24 Kasım 2017 Cuma

KARANLIK SAATİ



Sabah erkenden uyandı Selim. Bir ışık mı çağırmıştı onu, karanlık mı?

Kaynaklar sürekli tükeniyordu. Hava ve su kirleniyordu, toprak azalıyordu. Yaşam küçülüyordu. Balıklar ve kuşlar, karıncalar, ağaçlar ve çiçekler, otlar ve yosunlar yalnızlaşıyor, siliniyordu. Sabah erkenden uyandı Selim. Bir ışık mı çağırmıştı onu, karanlık mı?

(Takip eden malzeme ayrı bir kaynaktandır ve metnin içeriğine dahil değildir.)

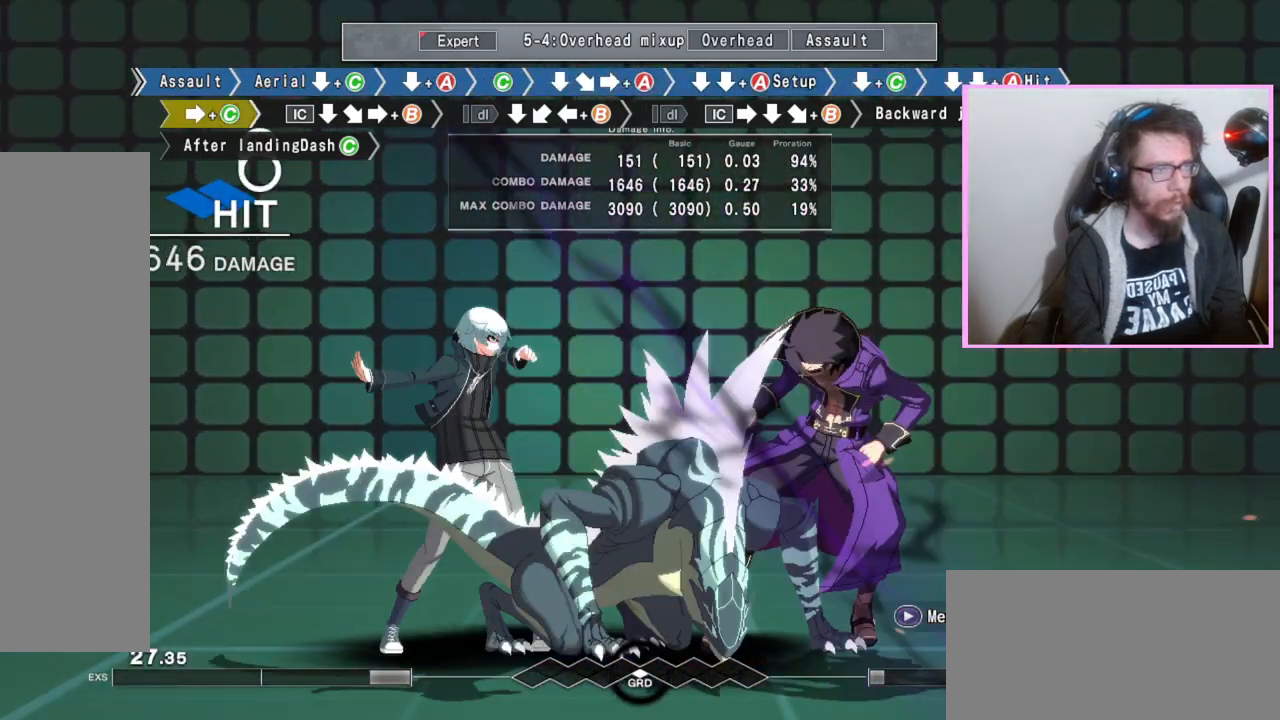
{"buttons": ["B"], "events": [[333, "DPAD_DOWN", "down"], [417, "B", "down"], [433, "DPAD_DOWN", "up"]]}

Sabah sabah ışık açmak istemedi. Perdeyi aralayarak saati görmeye çalıştı. Ancak sokak lambasının yardımıyla seçebildi. Galiba yediydi. Pencereden, servis bekleyen çocuklara baktı. Biri çok küçük görünüyordu, annesinin elinden tutmuş, sokulmuş, başını yaslamıştı. Yine büyük bir yalnızlık duydu. "Gece okuluna gider gibi" diye aklından geçti. "Dünyayla ters düşüp ışığı sabah açarak pek büyük bir tasarruf yapıyor olmalıyız. Kimse düşünememiş bu mucizeyi bizden önce."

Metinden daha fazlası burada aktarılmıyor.